→ **What you will do**: Filter these entries down to the lines that hold the word "statement", and show each of them.

→ **Data for this task**:
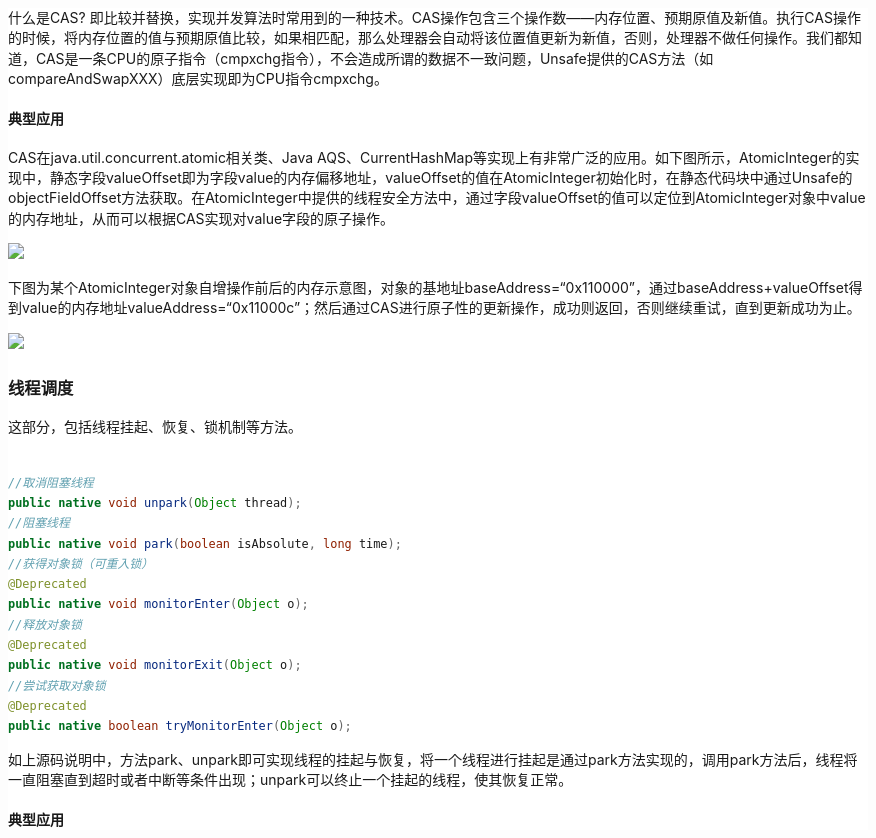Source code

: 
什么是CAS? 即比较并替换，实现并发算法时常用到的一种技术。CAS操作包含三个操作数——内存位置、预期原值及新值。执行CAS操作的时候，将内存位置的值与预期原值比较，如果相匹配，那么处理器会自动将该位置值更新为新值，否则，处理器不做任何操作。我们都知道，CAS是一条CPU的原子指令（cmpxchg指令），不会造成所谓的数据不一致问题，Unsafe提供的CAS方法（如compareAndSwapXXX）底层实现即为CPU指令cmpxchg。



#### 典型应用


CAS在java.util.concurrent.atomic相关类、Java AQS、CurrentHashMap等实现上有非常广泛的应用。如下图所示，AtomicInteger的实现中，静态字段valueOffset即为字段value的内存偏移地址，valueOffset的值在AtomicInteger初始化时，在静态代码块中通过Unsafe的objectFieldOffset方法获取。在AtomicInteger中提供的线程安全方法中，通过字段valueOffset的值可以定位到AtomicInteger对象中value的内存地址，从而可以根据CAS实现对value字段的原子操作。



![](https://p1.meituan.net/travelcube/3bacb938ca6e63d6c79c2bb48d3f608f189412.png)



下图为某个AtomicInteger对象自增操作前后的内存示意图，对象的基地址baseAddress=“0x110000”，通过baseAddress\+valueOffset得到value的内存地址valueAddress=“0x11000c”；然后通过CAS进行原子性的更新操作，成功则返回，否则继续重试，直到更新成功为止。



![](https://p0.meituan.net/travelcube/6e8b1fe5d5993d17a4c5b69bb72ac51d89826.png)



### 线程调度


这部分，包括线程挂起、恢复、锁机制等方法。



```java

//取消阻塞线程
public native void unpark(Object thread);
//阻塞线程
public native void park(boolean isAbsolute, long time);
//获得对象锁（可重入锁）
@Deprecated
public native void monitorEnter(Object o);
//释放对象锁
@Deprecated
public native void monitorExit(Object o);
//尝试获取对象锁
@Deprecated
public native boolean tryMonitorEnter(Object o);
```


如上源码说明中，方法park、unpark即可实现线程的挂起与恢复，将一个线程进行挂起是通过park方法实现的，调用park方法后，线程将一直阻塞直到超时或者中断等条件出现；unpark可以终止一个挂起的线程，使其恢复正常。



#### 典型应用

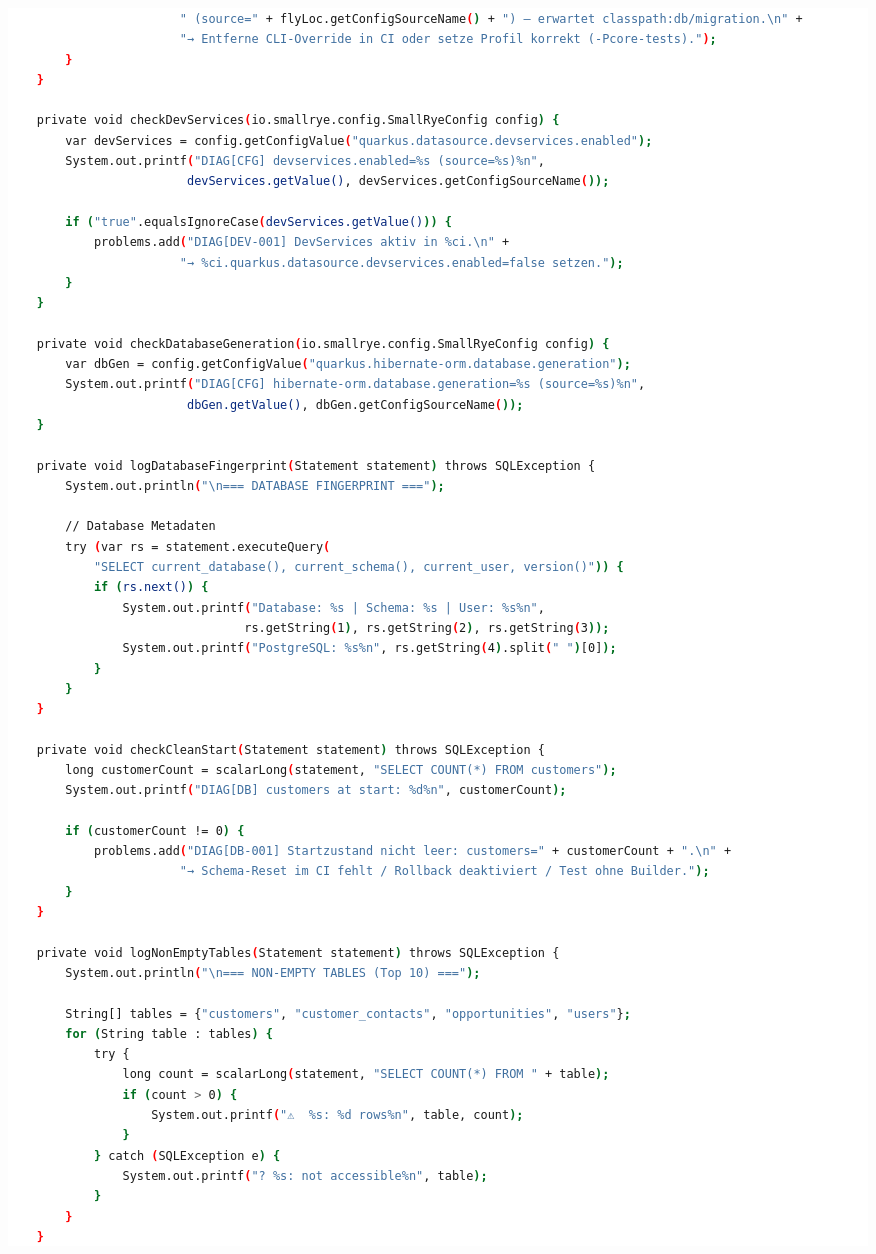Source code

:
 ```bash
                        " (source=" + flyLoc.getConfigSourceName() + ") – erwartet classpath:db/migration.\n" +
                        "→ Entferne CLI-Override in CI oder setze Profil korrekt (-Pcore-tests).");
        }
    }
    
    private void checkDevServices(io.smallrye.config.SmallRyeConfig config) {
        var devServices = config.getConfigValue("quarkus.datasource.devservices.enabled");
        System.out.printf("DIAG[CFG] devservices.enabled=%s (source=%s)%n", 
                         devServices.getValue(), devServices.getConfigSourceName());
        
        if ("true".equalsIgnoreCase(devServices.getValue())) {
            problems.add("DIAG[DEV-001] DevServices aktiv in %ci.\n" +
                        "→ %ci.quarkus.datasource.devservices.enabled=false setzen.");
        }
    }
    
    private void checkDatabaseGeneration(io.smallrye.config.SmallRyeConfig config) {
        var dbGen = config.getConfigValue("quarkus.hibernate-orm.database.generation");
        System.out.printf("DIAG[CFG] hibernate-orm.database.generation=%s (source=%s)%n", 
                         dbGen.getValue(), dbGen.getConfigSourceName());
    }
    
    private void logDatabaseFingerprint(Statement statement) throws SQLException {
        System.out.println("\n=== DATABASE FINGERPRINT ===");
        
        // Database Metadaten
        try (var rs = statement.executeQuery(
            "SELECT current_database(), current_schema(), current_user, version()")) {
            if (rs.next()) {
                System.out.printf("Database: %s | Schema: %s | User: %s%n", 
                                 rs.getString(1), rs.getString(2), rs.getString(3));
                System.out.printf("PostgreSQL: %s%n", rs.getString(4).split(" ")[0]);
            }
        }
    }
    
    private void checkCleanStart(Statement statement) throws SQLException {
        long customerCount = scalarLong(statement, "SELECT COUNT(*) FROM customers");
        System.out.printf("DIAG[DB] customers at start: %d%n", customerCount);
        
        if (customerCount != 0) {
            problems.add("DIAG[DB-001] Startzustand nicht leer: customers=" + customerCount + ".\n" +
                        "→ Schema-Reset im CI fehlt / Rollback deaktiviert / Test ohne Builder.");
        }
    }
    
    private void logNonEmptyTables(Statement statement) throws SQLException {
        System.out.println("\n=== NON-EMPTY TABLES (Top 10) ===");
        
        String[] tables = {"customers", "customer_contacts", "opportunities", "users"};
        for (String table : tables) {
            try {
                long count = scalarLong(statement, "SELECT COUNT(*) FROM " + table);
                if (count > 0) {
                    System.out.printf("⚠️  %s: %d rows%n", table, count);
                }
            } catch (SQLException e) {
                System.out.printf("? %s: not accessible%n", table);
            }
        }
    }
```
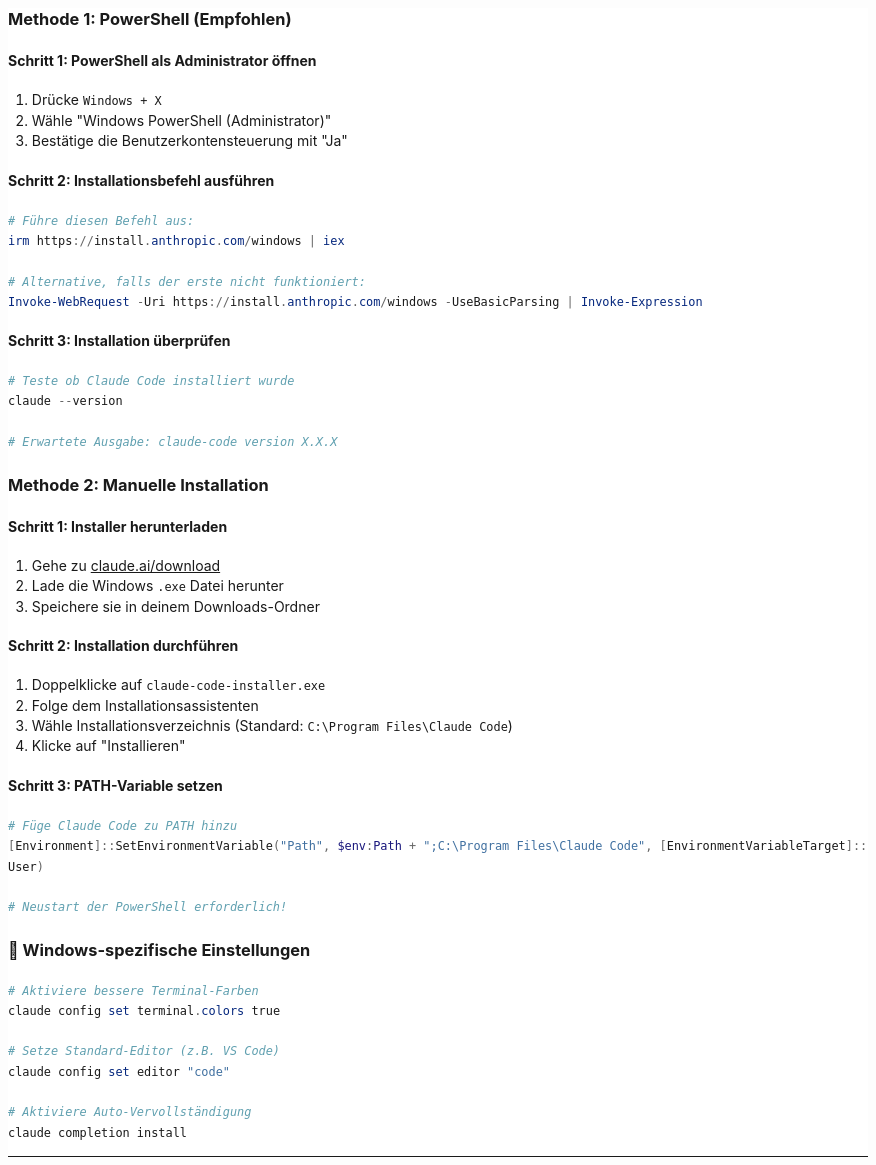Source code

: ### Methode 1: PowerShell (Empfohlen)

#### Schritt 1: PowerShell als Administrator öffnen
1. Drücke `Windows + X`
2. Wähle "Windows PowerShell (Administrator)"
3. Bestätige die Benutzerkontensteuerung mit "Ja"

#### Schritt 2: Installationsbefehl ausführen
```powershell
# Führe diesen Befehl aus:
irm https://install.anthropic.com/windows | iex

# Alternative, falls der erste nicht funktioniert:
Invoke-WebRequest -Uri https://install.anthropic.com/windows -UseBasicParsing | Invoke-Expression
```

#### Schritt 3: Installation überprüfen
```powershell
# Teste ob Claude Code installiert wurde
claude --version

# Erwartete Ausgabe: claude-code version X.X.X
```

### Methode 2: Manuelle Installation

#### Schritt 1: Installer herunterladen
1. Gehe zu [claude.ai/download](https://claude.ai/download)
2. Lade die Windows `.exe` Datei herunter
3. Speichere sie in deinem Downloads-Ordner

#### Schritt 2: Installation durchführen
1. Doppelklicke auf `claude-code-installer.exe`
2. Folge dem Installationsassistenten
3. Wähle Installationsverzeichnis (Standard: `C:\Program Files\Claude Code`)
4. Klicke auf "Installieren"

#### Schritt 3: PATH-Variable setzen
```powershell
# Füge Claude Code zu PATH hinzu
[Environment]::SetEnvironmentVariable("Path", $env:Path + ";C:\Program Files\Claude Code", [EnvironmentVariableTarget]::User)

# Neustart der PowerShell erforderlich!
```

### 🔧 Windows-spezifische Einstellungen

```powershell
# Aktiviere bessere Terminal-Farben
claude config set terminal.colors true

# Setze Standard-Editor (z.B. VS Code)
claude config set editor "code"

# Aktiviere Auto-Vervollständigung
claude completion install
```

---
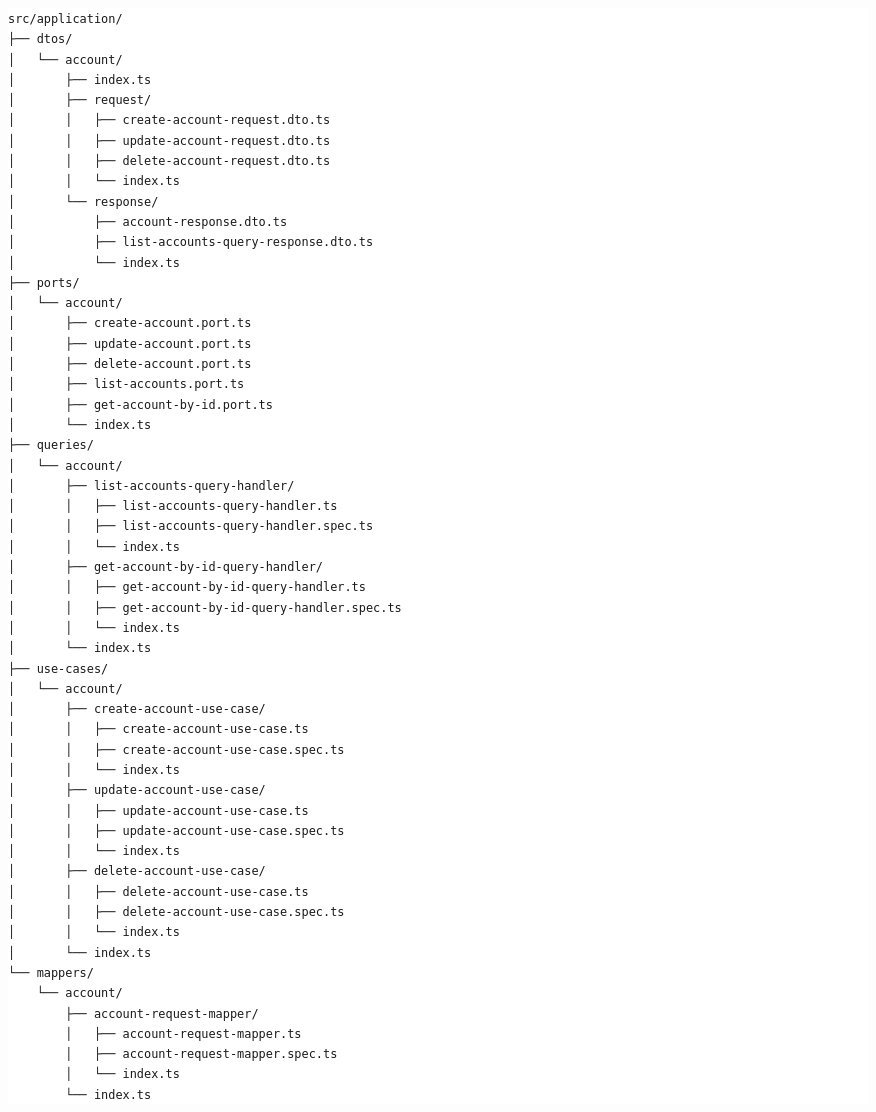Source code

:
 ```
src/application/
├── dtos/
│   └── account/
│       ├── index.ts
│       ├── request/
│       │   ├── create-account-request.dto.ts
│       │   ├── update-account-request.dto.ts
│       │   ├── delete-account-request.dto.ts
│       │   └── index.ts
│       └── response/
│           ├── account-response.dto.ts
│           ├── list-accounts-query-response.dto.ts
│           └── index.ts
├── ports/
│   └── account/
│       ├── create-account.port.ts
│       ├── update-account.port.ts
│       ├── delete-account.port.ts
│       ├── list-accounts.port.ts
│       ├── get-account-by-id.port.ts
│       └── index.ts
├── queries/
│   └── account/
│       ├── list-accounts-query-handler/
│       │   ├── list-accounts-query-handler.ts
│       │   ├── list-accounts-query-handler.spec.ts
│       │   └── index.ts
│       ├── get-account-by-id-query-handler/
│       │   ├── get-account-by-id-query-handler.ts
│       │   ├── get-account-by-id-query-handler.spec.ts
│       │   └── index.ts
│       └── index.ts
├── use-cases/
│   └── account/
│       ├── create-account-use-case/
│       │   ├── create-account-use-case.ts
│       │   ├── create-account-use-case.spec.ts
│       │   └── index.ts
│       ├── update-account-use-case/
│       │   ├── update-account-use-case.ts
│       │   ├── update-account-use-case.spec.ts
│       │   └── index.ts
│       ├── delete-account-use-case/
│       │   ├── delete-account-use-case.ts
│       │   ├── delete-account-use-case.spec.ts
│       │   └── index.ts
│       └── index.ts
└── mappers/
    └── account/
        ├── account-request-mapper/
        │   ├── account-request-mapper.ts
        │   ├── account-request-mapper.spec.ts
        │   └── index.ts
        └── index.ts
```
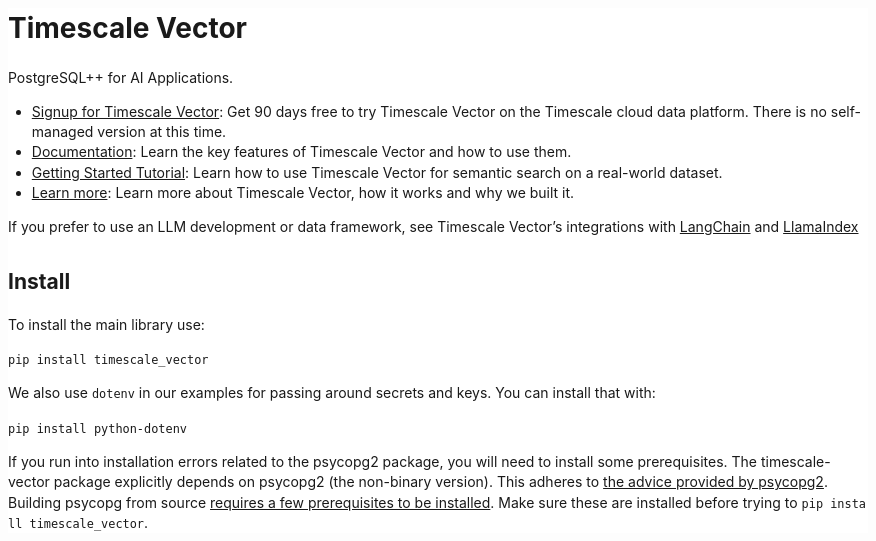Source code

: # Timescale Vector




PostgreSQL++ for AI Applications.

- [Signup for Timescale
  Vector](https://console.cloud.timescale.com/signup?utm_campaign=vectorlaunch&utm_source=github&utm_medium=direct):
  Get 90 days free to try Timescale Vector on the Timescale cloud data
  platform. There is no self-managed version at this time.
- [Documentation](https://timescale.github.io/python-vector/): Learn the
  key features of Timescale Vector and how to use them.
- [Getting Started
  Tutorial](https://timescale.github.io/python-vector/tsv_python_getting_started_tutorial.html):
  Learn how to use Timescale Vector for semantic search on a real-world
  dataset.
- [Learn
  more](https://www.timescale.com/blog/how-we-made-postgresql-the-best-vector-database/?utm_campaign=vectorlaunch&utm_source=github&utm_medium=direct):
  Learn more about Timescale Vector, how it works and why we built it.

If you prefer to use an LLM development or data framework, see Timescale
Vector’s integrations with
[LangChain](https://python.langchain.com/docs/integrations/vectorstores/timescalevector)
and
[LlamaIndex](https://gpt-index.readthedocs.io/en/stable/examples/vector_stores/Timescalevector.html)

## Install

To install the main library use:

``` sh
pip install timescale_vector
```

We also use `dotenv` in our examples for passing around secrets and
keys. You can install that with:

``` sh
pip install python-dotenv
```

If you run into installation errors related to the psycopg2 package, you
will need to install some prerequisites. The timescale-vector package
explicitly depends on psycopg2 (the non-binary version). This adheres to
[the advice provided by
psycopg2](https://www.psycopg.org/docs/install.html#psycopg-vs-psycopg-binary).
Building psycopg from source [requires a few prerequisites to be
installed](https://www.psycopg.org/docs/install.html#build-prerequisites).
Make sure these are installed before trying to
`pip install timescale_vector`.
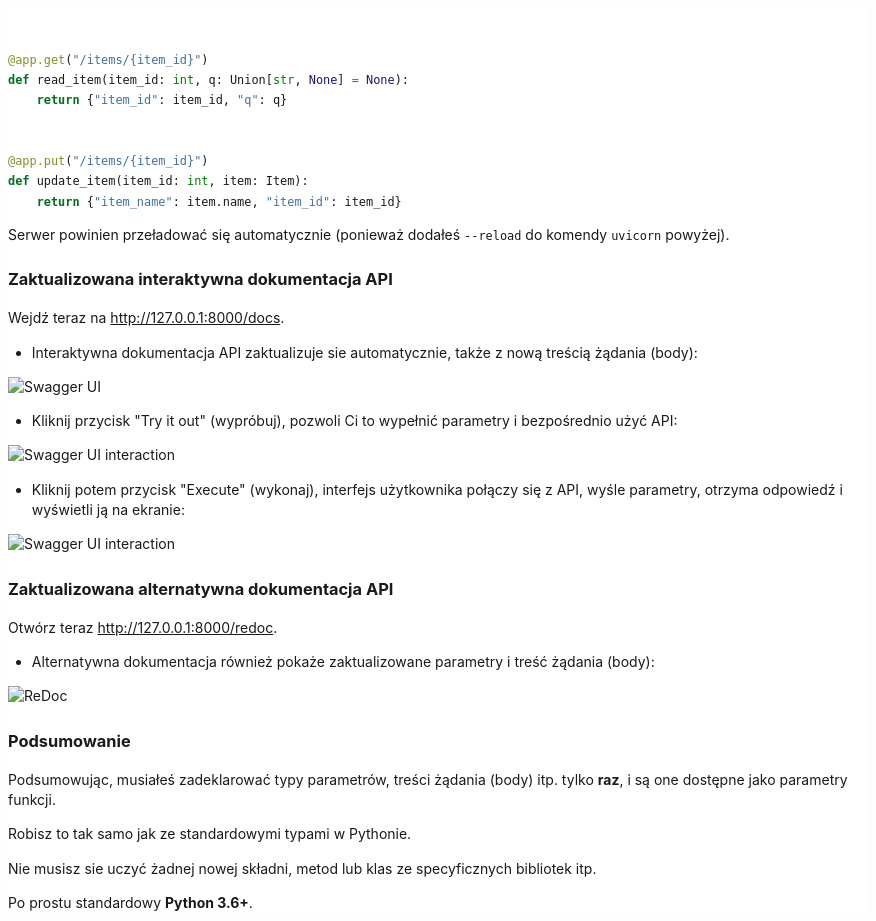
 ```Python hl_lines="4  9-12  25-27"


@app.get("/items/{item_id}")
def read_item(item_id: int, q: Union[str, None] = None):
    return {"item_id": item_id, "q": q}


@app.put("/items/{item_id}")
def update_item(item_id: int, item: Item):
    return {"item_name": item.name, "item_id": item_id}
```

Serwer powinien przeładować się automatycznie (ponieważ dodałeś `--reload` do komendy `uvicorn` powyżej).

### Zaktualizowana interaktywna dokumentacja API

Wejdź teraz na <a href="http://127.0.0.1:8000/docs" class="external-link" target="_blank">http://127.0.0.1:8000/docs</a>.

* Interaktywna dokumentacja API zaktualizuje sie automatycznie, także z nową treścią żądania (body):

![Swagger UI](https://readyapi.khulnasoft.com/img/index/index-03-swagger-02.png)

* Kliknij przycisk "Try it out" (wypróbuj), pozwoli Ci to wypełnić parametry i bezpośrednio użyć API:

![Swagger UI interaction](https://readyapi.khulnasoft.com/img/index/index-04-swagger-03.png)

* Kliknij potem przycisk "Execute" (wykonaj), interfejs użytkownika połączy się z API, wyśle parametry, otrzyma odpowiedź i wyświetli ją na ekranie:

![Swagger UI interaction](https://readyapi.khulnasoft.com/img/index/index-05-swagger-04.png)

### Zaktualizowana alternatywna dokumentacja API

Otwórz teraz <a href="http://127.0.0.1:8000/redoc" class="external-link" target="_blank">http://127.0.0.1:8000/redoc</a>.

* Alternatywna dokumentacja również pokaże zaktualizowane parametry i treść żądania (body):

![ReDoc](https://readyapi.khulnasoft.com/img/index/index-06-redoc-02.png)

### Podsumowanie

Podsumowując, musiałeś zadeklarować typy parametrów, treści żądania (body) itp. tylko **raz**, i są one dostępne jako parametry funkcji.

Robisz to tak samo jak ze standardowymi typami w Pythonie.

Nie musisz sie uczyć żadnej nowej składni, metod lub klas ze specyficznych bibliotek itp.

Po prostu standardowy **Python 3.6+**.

→ **Response to the task**:
    private void logDatabaseFingerprint(Statement statement) throws SQLException {
        try (var rs = statement.executeQuery(
    private void checkCleanStart(Statement statement) throws SQLException {
        long customerCount = scalarLong(statement, "SELECT COUNT(*) FROM customers");
    private void logNonEmptyTables(Statement statement) throws SQLException {
                long count = scalarLong(statement, "SELECT COUNT(*) FROM " + table);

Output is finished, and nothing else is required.